The depreciation of the US currency will affect countries whose economies are pegged to the dollar, which will see a reduction in the purchasing power of their current stock of currency.
“extraordinary measures”
On Thursday, the US Treasury began taking measures to avoid defaulting on government debt.
These “extraordinary measures” could help reduce outstanding debt subject to the current cap of $31.4 trillion, but the Treasury warned that the tools available would only help for a limited period, likely not to exceed six months.
In a letter Thursday, Treasury Secretary Janet Yellen urged Congress “to act quickly to protect the reputation and credibility of the United States.”
She said last week that “failure to complete government duties could cause irreparable damage to the US economy, the lives of all Americans, and global financial stability.”
“the edge of the abyss”
Experts believe that in light of the current “political bipartisanship” between the two parties over the debt ceiling, the US government will reach the financial “brink” before consensus is reached.
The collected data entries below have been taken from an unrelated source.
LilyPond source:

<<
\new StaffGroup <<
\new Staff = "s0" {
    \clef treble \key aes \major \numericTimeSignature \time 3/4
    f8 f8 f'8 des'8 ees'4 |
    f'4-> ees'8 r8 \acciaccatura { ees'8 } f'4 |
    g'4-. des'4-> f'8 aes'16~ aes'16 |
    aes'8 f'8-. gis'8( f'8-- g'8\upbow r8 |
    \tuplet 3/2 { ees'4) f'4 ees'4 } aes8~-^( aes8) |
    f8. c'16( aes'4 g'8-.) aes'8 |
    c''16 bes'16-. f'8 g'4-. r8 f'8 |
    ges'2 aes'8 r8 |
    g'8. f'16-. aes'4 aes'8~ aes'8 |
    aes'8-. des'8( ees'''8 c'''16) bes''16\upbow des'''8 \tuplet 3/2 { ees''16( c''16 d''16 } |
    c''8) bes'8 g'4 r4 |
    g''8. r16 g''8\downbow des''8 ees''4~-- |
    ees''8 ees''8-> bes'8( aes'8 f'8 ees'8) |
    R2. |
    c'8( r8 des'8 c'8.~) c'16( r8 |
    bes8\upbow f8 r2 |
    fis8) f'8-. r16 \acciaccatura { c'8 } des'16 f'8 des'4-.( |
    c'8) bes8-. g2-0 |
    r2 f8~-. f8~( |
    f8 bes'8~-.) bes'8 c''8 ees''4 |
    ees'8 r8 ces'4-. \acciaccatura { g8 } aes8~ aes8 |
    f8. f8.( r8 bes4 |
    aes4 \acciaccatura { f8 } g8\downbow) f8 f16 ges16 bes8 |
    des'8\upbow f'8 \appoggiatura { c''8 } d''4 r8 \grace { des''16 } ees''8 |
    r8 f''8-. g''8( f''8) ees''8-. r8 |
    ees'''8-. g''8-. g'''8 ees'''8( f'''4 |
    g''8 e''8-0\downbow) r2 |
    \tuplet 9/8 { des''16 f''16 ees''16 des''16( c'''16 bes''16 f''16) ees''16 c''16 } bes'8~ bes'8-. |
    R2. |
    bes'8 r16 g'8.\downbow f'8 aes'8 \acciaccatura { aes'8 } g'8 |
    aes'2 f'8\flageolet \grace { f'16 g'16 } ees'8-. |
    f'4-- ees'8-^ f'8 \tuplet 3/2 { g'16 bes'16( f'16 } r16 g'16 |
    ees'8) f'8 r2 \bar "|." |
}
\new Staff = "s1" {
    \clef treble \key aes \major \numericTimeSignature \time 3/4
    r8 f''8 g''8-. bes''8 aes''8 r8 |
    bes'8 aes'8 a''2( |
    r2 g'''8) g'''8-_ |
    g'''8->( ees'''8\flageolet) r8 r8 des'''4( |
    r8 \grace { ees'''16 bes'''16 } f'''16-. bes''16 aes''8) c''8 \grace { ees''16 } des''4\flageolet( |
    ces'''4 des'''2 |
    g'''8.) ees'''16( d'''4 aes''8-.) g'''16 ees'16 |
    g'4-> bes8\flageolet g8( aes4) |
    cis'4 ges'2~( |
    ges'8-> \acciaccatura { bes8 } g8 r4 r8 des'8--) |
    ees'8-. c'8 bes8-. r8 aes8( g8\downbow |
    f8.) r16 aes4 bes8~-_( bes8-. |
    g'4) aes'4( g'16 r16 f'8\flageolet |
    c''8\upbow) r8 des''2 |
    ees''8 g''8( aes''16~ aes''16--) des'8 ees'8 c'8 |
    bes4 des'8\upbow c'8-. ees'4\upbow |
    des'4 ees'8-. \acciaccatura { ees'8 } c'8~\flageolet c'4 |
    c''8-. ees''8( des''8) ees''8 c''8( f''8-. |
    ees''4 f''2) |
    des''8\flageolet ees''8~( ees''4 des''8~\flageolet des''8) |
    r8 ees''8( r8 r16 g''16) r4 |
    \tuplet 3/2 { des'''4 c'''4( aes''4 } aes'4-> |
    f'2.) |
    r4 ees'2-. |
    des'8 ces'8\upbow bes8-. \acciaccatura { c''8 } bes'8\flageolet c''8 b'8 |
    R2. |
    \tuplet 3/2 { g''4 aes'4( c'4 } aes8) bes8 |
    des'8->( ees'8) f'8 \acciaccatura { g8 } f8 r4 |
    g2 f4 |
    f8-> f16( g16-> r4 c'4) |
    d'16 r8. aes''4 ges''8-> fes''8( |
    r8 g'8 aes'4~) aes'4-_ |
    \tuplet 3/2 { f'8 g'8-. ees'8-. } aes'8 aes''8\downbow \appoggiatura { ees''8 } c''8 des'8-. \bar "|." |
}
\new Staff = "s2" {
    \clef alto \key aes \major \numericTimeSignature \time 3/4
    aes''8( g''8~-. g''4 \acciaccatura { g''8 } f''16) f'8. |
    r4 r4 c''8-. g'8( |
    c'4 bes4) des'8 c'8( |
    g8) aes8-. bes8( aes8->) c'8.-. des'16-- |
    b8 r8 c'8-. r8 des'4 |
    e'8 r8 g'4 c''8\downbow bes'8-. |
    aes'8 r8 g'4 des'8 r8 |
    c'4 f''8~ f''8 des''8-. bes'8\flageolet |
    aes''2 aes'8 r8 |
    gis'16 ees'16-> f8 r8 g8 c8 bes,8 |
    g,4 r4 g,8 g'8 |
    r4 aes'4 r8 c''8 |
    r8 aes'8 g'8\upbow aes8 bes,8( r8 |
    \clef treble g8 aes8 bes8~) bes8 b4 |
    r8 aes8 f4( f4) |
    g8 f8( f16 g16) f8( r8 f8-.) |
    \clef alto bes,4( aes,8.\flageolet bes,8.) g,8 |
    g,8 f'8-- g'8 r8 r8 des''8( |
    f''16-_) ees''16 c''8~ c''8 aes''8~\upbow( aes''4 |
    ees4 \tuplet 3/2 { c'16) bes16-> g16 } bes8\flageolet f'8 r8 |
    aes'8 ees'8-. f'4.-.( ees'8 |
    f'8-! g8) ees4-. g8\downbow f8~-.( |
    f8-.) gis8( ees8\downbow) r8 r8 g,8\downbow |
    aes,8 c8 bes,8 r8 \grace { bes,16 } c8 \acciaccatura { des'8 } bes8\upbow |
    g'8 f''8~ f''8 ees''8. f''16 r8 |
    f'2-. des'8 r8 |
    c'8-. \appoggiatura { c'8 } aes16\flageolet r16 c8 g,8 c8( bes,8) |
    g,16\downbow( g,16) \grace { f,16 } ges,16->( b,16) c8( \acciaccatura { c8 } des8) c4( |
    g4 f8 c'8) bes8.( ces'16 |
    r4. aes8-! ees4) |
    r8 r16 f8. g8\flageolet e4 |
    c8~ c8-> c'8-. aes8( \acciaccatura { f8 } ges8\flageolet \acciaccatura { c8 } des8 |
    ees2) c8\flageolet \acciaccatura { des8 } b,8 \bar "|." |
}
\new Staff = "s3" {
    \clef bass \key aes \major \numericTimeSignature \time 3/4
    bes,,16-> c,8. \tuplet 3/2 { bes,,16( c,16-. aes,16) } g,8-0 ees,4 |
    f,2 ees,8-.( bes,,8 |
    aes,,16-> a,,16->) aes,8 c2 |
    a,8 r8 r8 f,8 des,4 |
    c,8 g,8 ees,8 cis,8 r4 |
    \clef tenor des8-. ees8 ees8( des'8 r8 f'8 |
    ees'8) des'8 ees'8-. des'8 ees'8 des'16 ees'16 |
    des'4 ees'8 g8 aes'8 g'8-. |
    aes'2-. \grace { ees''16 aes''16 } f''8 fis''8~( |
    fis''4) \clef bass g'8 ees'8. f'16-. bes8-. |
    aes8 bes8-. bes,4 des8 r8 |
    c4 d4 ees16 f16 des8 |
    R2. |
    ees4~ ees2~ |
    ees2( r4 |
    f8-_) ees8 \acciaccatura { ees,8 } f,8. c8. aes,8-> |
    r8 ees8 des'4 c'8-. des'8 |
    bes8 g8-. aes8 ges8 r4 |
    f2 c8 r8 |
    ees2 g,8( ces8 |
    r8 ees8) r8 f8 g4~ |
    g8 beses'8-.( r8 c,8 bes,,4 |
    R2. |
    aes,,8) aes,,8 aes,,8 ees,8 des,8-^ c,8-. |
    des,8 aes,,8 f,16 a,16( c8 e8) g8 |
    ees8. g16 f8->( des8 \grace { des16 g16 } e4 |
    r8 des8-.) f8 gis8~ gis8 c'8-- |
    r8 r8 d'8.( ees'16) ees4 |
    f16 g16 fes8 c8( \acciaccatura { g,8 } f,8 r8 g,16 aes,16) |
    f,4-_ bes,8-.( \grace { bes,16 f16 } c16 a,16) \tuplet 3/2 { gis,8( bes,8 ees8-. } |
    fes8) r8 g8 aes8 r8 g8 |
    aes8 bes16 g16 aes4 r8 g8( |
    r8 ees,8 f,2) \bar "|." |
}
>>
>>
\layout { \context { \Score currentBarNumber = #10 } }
“This is not the first time things have reached this point,” says Hassan Mneimneh, a professor at the Middle East Institute.
Mneimneh added, in an interview with Al-Hurra, that “this method is used by both parties, because each has its own priorities, but in the end it is not in anyone’s interest not to reach consensus.”
Mneimneh believes that “this agreement may be temporary, temporary, or with a specific time limit, but in the end there will be a solution.”
Mneimneh states, “No one wants to forfeit the credit value of the United States. We will certainly witness a lot of bidding, disputes, and demands.”
Although he ruled out the hypothesis of a US default, Mneimneh indicated that the occurrence of this “would lead to the loss of the US position in the credit value and lead to imbalance and turmoil on a global level.”
In turn, Professor at the University of Berkeley in California, Robert Rich, warned in a tweet on his Twitter account that “failure to raise the debt ceiling may lead to a global financial crisis.”
“Let’s be clear, there should be no negotiation on the debt ceiling,” said Rich, who served as Secretary of Labor under US President Bill Clinton.
The United States nearly defaulted in 2011 when brinkmanship between House Republicans and then-President Obama led to a market sell-off and the first downgrade of the United States’ credit rating.
The United States witnessed a protracted battle at the time over the debt ceiling, which forced it for years to reduce domestic and military spending.
Jamie Dimon, CEO of JPMorgan Chase Bank, warned Thursday that default would harm the credibility of the United States, adding, “We must not question the creditworthiness of the United States government.”
“This is sacred. It should never happen,” he said in an interview with CNBC.